In all, the people who are notified of emergencies at the facility work for about 35 different agencies and groups, including police and fire department employees at the airport and seaport, said Ernie Hayden, chief information security officer for the Port of Seattle. The service is designed to notify key personnel in the event of emergency breaches at runways and other areas, fuel spills or updates on snowstorms, he said. It replaces a paging system that had been in use for many years and failed one time last summer.
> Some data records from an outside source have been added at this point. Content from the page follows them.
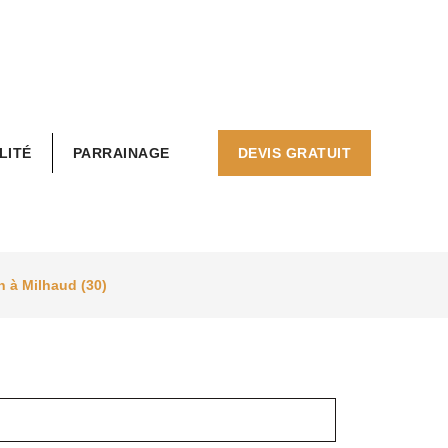
LITÉ
PARRAINAGE
DEVIS GRATUIT
n à Milhaud (30)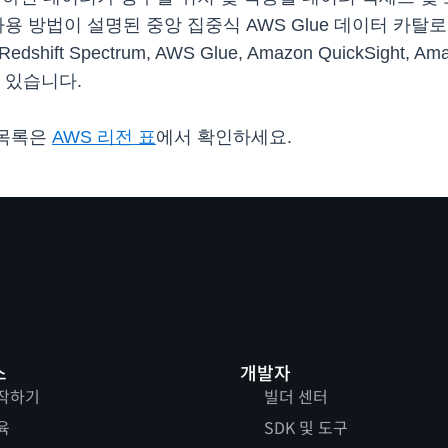
사용 방법이 설명된 중앙 집중식 AWS Glue 데이터 카
n Redshift Spectrum, AWS Glue, Amazon QuickSig
 있습니다.
의 목록은
AWS 리전 표
에서 확인하세요.
스
개발자
작하기
빌더 센터
육
SDK 및 도구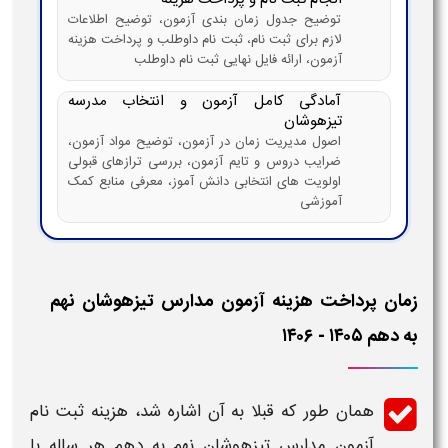
توضیح جدول زمان بندی آزمون، توضیح اطلاعات
لازم برای ثبت نام، ثبت نام داوطلب و پرداخت هزینه
آزمون، ارائه فایل نهایی ثبت نام داوطلب
آمادگی کامل آزمون و انتخاب مدرسه
تیزهوشان
اصول مدیریت زمان در آزمون، توضیح مواد آزمون،
ضرایب دروس و تایم آزمون، بررسی ترازهای قبولی
اولویت های انتخابی دانش آموز، معرفی منابع کمک
آموزشی
زمان پرداخت هزینه آزمون مدارس تیزهوشان نهم
به دهم ۱۴۰۵ - ۱۴۰۶
همان طور که قبلا به آن اشاره شد،
هزینه ثبت نام
آزمون مدارس تیزهوشان نهم به دهم
هر ساله با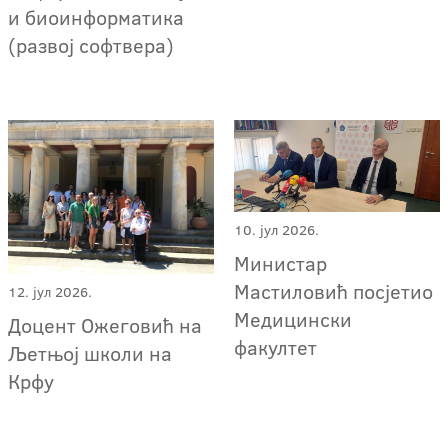
и биоинформатика
(развој софтвера)
10. јул 2026.
Министар
Мастиловић посјетио
12. јул 2026.
Медицински
Доцент Ожеговић на
факултет
Љетњој школи на
Крфу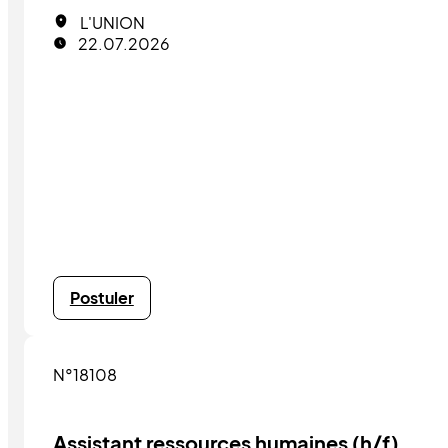
L'UNION
22.07.2026
Postuler
N°18108
Assistant ressources humaines (h/f)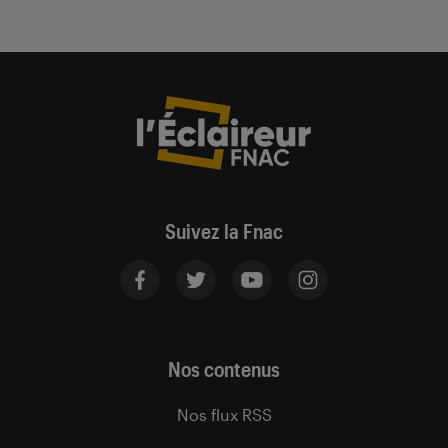
Suivez la Fnac
Nos contenus
Nos flux RSS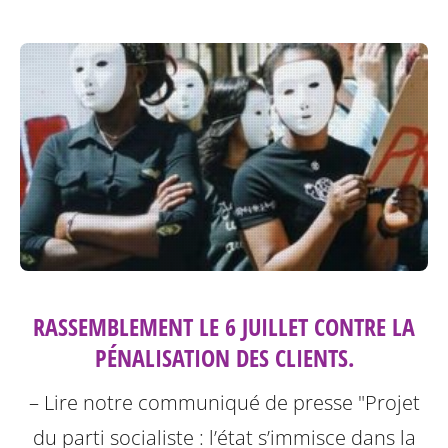
RASSEMBLEMENT LE 6 JUILLET CONTRE LA
PÉNALISATION DES CLIENTS.
– Lire notre communiqué de presse "Projet
du parti socialiste : l’état s’immisce dans la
“With recent bad weather in early January, we used the service for snow [notifications] very actively,” Hayden said. Several messages went out during snowstorms, starting with notices saying “Snow is expected” to “Snow is starting” to “Two feet of snow, everybody report to the airport.” Users can receive notices on a multitude of devices, including cell phones and laptops, and in various modes.

Hayden said the service was the least-expensive option the port considered. The service costs about US$5,000 a year for the first 50 users, with the port paying about US$30,000 a year for all 750 people on its notification list, he said. Since Send Word Now is a service, no new equipment was required, and Hayden or his colleagues can distribute emergency messages by calling or e-mailing the service provider.

New York-based SWN Communications’ Smart Alert Service starts at $10 per user per month, with additional costs based on usage, a spokeswoman said.

“This approach makes it much easier for a dispatcher to manage a response,” Hayden said. In the past, a dispatcher would try to contact key personnel by various modes, but couldn’t always be sure the message was received. Send Word Now includes a response feature that quickly gives the dispatcher a list of who has not responded.

Nick Milos, manager of corporate facilities at the Port of Seattle, said he has tested the system and found 19 of 20 policy makers responded in 15 minutes, up from the two hours it sometimes took to get a response using the old system.

The service does not communicate with the 800MHz public safety band of devices, including two-way radios carried by police and firefighters, Hayden noted. “But if you have an emergency and want to tell everybody very quickly, this does that and very reliably,” he said.

Although Hayden said he could try to notify a group via an e-mail blast, “I wouldn’t know if they got the e-mail.”

The hardest part of using the service was adding the names of those receiving messages into the system, Hayden said. But it’s very easy to keep contact information up to date, he said, since users are responsible for contacting the service and saying which group of devices should receive the messages.

The port’s alert service fills a gap apparent in some emergency response systems, said Tole Hart, an analyst at Gartner. Though it would not be as useful for responders at the scene of a crisis, it could help with interoperability at a central command center, he said.

“But with public safety channels getting congested, this is a pretty interesting approach,” Hart said.